Manufacturers can not achieve superconformal (bottom-up) filling of high aspect ratio features by a modified chemical vapor deposition method. The CVD precursor flux is augmented by a small flux of a growth suppressor, which slows deposition near the upper surface of the substrate while permitting growth at normal rates deep in a trench or via.
Details
As circuit densities increase, the width of their gap structures decrease, making uniform deposition of semiconductor materials more difficult and more expensive. In order to keep-up with the demand for increasing miniaturization, transistor manufacturers have developed several novel alternatives to physical layer deposition. Among the most successful of these alternatives is Atomic Layer Deposition (ALD), a technique that essentially builds thin-film depositions one atom-layer at a time. Atomic layer deposition, however, is slow and must be repeatedly exposed to alternating reactive gasses. Electrochemical Deposition (ECD) has also been used as a solution in increasing circuit densities, but ECD is limited to certain materials and requires an additional "wet processing" step. Superconformal CVD avoids these obstacles through super heating elemental hydrogen or nitrogen, changing the gas into its atomic, or plasmatic, state. During the chemical deposition process, a plasma beam that is directed at the substrate suppresses the chemical reaction along the surface of the etched wafer, preventing undesirable material accumulation around the cusp of the wafer's trenches.
Applications
For use in the development of micro- and nano-scale semiconductor devices, Superconformal CVD gives producers of microchips, MEMS, and various other microelectronic devices greater control over their manufacturing process. All current methods of CVD: Superconformal CVD has been demonstrated to be successful for the deposition of several different types of materials. The technique should be widely applicable for the superconformal deposition of essentially any material, although additional development work may be required to identify the best combination of suppressor gas and growth gas.
Benefits
The semiconductor device industry strives to develop manufacturing techniques to meet increasingly stringent design rules. By offering a gas-phase method for achieving superconformal, bottom-up filling of features with high aspect-ratios, this technology solves a long-standing manufacturing obstacle.

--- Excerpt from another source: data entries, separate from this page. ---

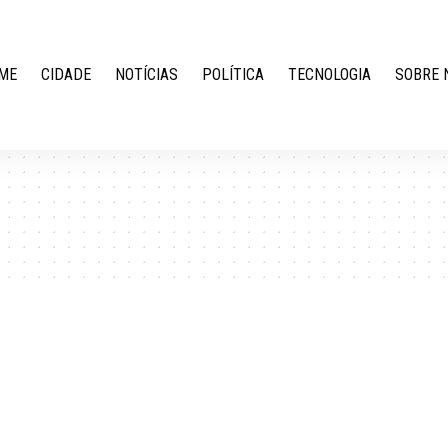
ME
CIDADE
NOTÍCIAS
POLÍTICA
TECNOLOGIA
SOBRE 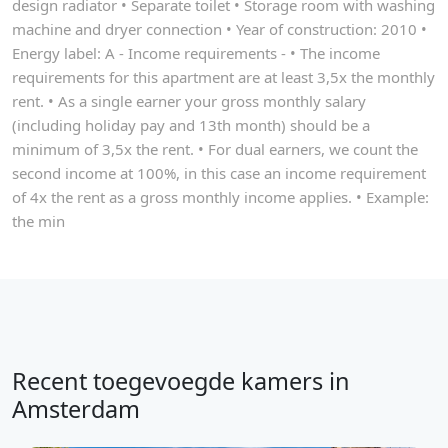
design radiator • Separate toilet • Storage room with washing
machine and dryer connection • Year of construction: 2010 •
Energy label: A - Income requirements - • The income
requirements for this apartment are at least 3,5x the monthly
rent. • As a single earner your gross monthly salary
(including holiday pay and 13th month) should be a
minimum of 3,5x the rent. • For dual earners, we count the
second income at 100%, in this case an income requirement
of 4x the rent as a gross monthly income applies. • Example:
the min
Recent toegevoegde kamers in
Amsterdam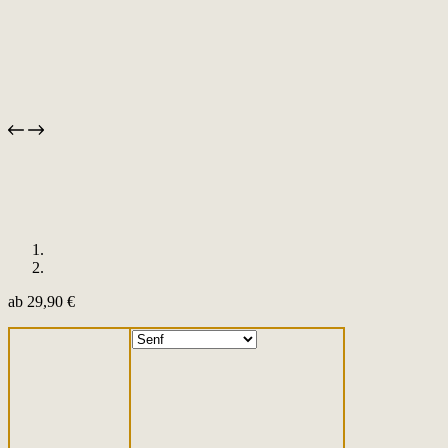
ab
29,90
€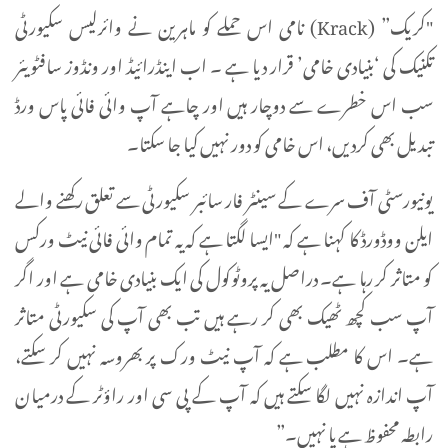
"کریک” (Krack) نامی اس حملے کو ماہرین نے وائرلیس سکیورٹی
تکنیک کی ‘بنیادی خامی’ قرار دیا ہے ۔ اب اینڈرائیڈ اور ونڈوز سافٹویئر
سب اس خطرے سے دوچار ہیں اور چاہے آپ وائی فائی پاس ورڈ
تبدیل بھی کردیں، اس خامی کو دور نہیں کیا جا سکتا۔
یونیورسٹی آف سرے کے سینٹر فار سائبر سکیورٹی سے تعلق رکھنے والے
ایلن ووڈورڈ کا کہنا ہے کہ "ایسا لگتا ہے کہ یہ تمام وائی فائی نیٹ ورکس
کو متاثر کر رہا ہے۔ دراصل یہ پروٹوکول کی ایک بنیادی خامی ہے اور اگر
آپ سب کچھ ٹھیک بھی کر رہے ہیں تب بھی آپ کی سکیورٹی متاثر
ہے۔ اس کا مطلب ہے کہ آپ نیٹ ورک پر بھروسہ نہیں کر سکتے،
آپ اندازہ نہیں لگا سکتے ہیں کہ آپ کے پی سی اور راؤٹر کے درمیان
رابطہ محفوظ ہے یا نہیں۔”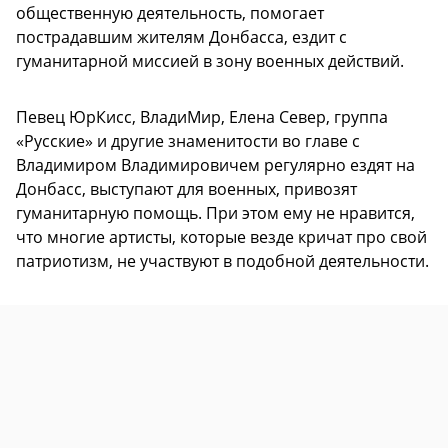
общественную деятельность, помогает
пострадавшим жителям Донбасса, ездит с
гуманитарной миссией в зону военных действий.
Певец ЮрКисс, ВладиМир, Елена Север, группа
«Русские» и другие знаменитости во главе с
Владимиром Владимировичем регулярно ездят на
Донбасс, выступают для военных, привозят
гуманитарную помощь. При этом ему не нравится,
что многие артисты, которые везде кричат про свой
патриотизм, не участвуют в подобной деятельности.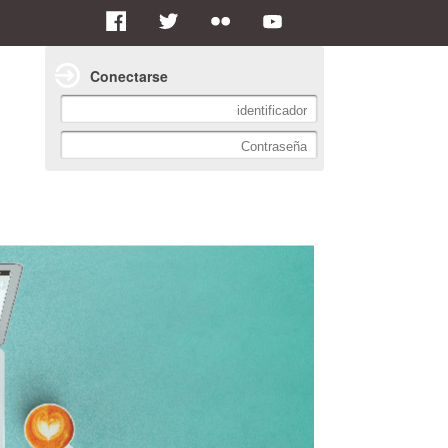
Conectarse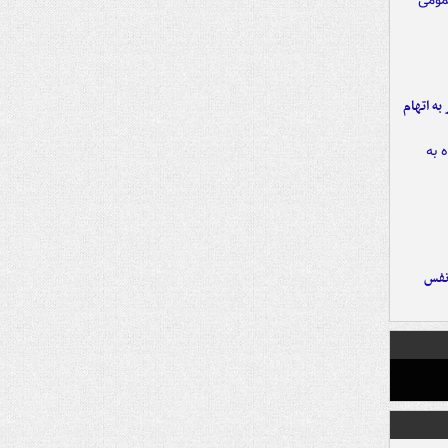
شهر به اتهام
نفس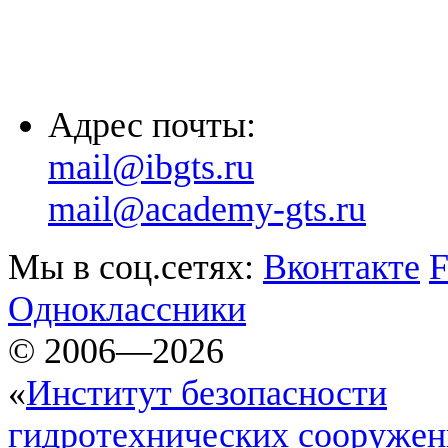
(8652) 20-61-96
Адрес почты:
mail@ibgts.ru
mail@academy-gts.ru
Мы в соц.сетях:
Вконтакте
F
Одноклассники
© 2006—2026
«
Институт безопасности
гидротехнических сооруже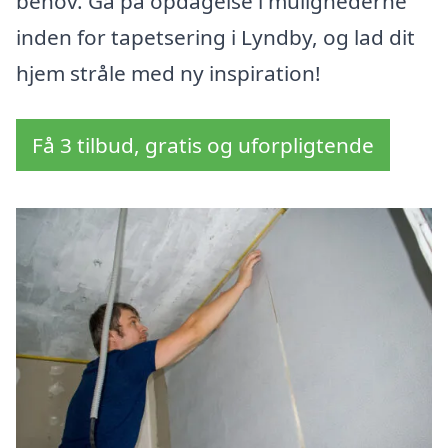
behov. Gå på opdagelse i mulighederne
inden for tapetsering i Lyndby, og lad dit
hjem stråle med ny inspiration!
Få 3 tilbud, gratis og uforpligtende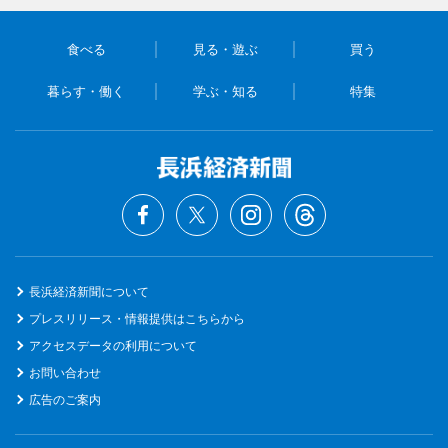
食べる
見る・遊ぶ
買う
暮らす・働く
学ぶ・知る
特集
長浜経済新聞について
プレスリリース・情報提供はこちらから
アクセスデータの利用について
お問い合わせ
広告のご案内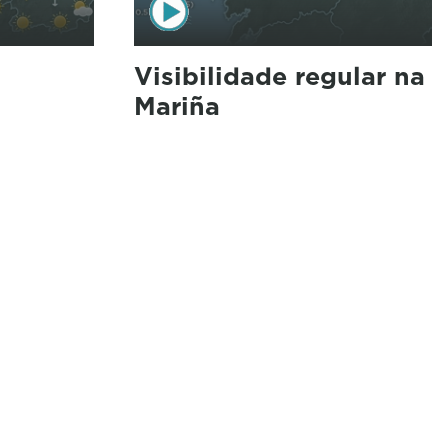
Visibilidade regular na
Mariña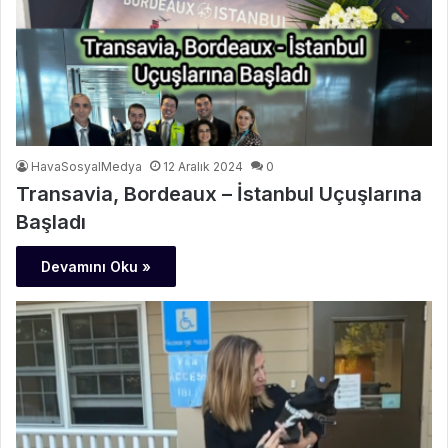
HavaSosyalMedya
12 Aralık 2024
0
Transavia, Bordeaux – İstanbul Uçuşlarına
Başladı
Devamını Oku »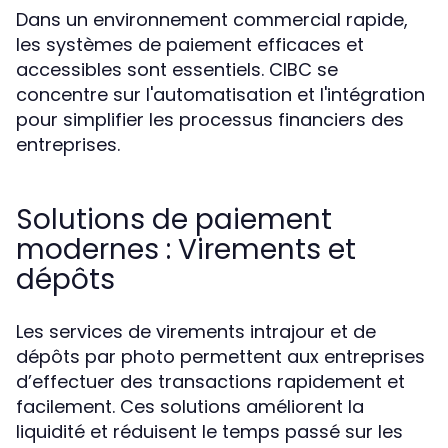
Dans un environnement commercial rapide,
les systèmes de paiement efficaces et
accessibles sont essentiels. CIBC se
concentre sur l'automatisation et l'intégration
pour simplifier les processus financiers des
entreprises.
Solutions de paiement
modernes : Virements et
dépôts
Les services de virements intrajour et de
dépôts par photo permettent aux entreprises
d’effectuer des transactions rapidement et
facilement. Ces solutions améliorent la
liquidité et réduisent le temps passé sur les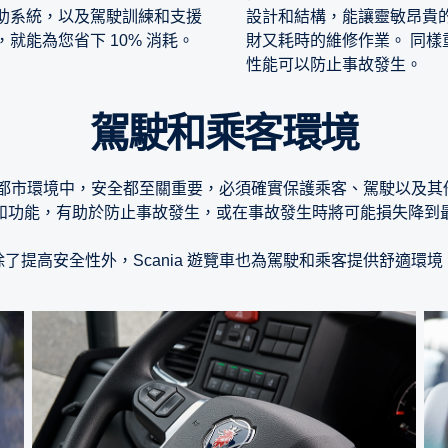
助系統，以及駕駛訓練和支援
設計和結構，能讓靈敏昂貴
就能為您省下 10% 消耗。
財又耗時的維修作業。 同
性能可以防止事故發生。
駕駛和乘客環境
市環境中，安全都至關重要，必須確實保護乘客、駕駛以及其他道路
和功能，有助於防止事故發生，或在事故發生時將可能損失降到
除了提高安全性外，Scania 遊覽車也為駕駛和乘客提供舒適環境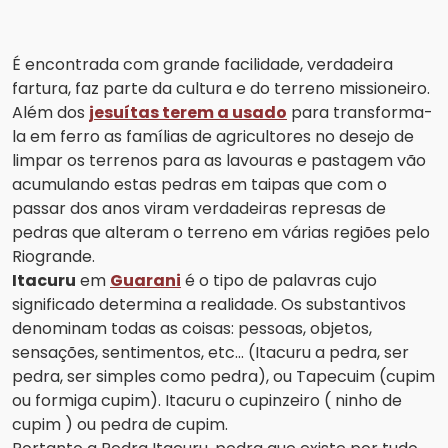
É encontrada com grande facilidade, verdadeira
fartura, faz parte da cultura e do terreno missioneiro.
Além dos
jesuítas terem a usado
para transforma-
la em ferro as famílias de agricultores no desejo de
limpar os terrenos para as lavouras e pastagem vão
acumulando estas pedras em taipas que com o
passar dos anos viram verdadeiras represas de
pedras que alteram o terreno em várias regiões pelo
Riogrande.
Itacuru
em
Guarani
é o tipo de palavras cujo
significado determina a realidade. Os substantivos
denominam todas as coisas: pessoas, objetos,
sensações, sentimentos, etc... (Itacuru
a pedra, ser
pedra, ser simples como pedra), ou
Tapecuim (cupim
ou formiga cupim). Itacuru o cupinzeiro ( ninho de
cupim ) ou pedra de cupim.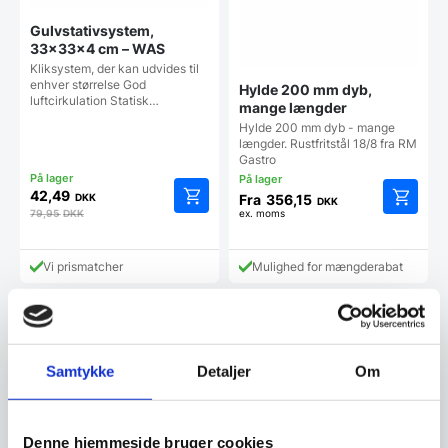
Gulvstativsystem,
33x33x4 cm – WAS
Kliksystem, der kan udvides til
enhver størrelse God
Hylde 200 mm dyb,
luftcirkulation Statisk…
mange længder
Hylde 200 mm dyb - mange
længder. Rustfritstål 18/8 fra RM
Gastro
42,49
DKK
Fra
356,15
DKK
79,95
DKK
ex. moms
Dette
vare
har
Vi prismatcher
Mulighed for mængderabat
flere
varianter
Mulighe
kan
vælges
på
Samtykke
Detaljer
Om
vareside
Hylde med 2 beslag
Denne hjemmeside bruger cookies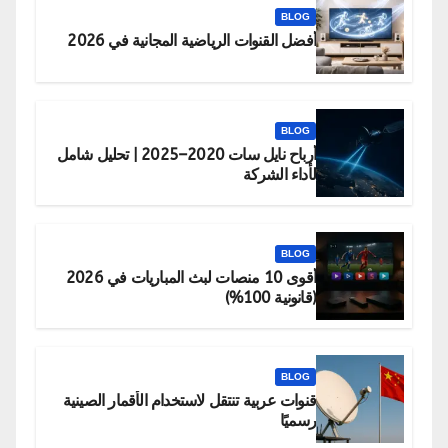
BLOG
أفضل القنوات الرياضية المجانية في 2026
BLOG
أرباح نايل سات 2020–2025 | تحليل شامل
لأداء الشركة
BLOG
أقوى 10 منصات لبث المباريات في 2026
(قانونية 100%)
BLOG
قنوات عربية تنتقل لاستخدام الأقمار الصينية
رسميًا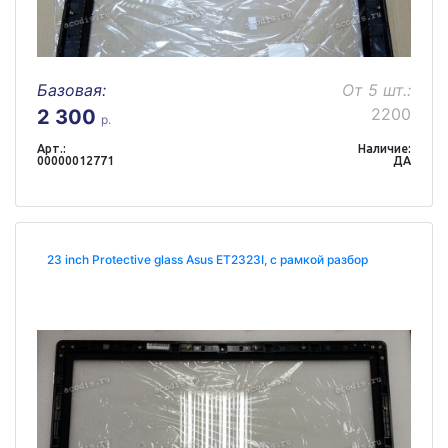
Базовая:
От 5 шт.:
2200
2 300
р.
Арт.:
Наличие:
00000012771
ДА
23 inch Protective glass Asus ET2323I, с рамкой разбор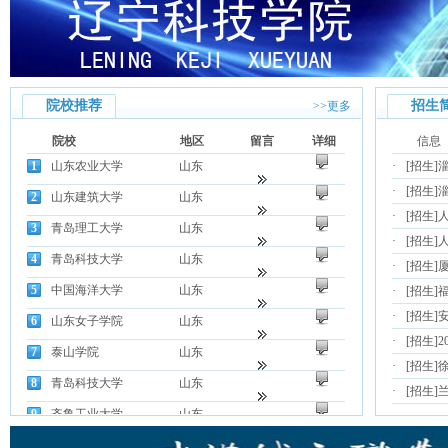
院校推荐
招生
>>更多
院校
地区
留言
详细
信息
1
山东农业大学
山东
·
[招生]
淄
·
[招生]
2
山东建筑大学
山东
·
[招生]
3
青岛理工大学
山东
·
[招生]
4
青岛科技大学
山东
·
[招生]
5
中国海洋大学
山东
·
[招生]
·
[招生]
6
山东女子学院
山东
·
[招生]
7
泰山学院
山东
·
[招生]
8
青岛科技大学
山东
·
[招生]
9
齐鲁工业大学
山东
10
山东交通学院
山东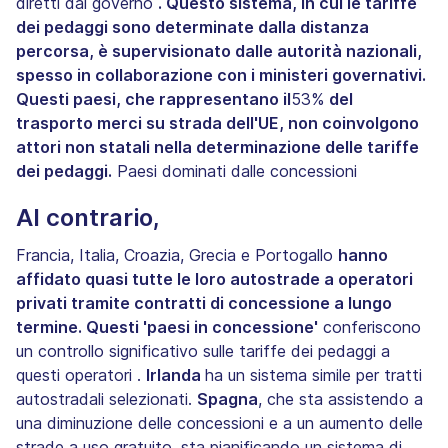
diretti dal governo
. Questo sistema, in cui le tariffe
dei pedaggi sono determinate dalla distanza
percorsa, è supervisionato dalle autorità nazionali,
spesso in collaborazione con i ministeri governativi.
Questi paesi, che rappresentano il
53%
del
trasporto merci su strada dell'UE, non coinvolgono
attori non statali nella determinazione delle tariffe
dei pedaggi.
Paesi dominati dalle concessioni
Al contrario,
Francia, Italia, Croazia, Grecia e Portogallo
hanno
affidato quasi tutte le loro autostrade a operatori
privati tramite contratti di concessione a lungo
termine. Questi 'paesi in concessione'
conferiscono
un controllo significativo sulle tariffe dei pedaggi a
questi operatori
.
Irlanda
ha un sistema simile per tratti
autostradali selezionati.
Spagna
, che sta assistendo a
una diminuzione delle concessioni e a un aumento delle
strade a uso gratuito, sta pianificando un sistema di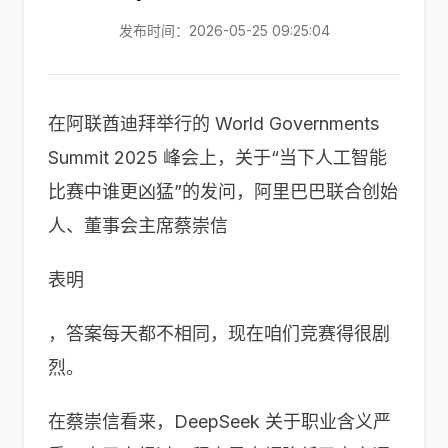
发布时间：2026-05-25 09:25:04
在阿联酋迪拜举行的 World Governments
Summit 2025 峰会上，关于“当下人工智能
比赛中谁更凶猛”的发问，阿里巴巴联合创始
人、董事会主席蔡崇信
表明
，答案每天都不相同，现在咱们竞赛得很剧
烈。
在蔡崇信看来，DeepSeek 关于职业含义严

- Eliminates Pinch-off: Pinch-off occurs when unwanted film deposition near the opening of a trench or via accumulates to the point that the gap closes. Pinch-off creates voids within a trench or via, resulting in reduced device performance. These problems have proven difficult to overcome; alternative manufacturing methods - atomic layer deposition (ALD) and electrochemical deposition (ECD) - require several extra steps.
- Fast and inexpensive: Our Superconformal Chemical Vapor Deposition method is fast and inexpensive and does not require extra chemical washing or polishing steps. The process is compatible with existing microelectronic manufacturing methods.
- Clean deposition: Atomic hydrogen often serves as an effective suppressor gas, and a significant advantage of its use is that impurities are not introduced that could compromise device performance. The metastable nature of the atomic hydrogen ensures that it rapidly recombines on and desorbs from the surface as molecular hydrogen gas.
- High Aspect Ratio Processes: With our improved method, pinch-off is reduced or eliminated, often achieving complete filling even for aspect ratios as high as 50:1.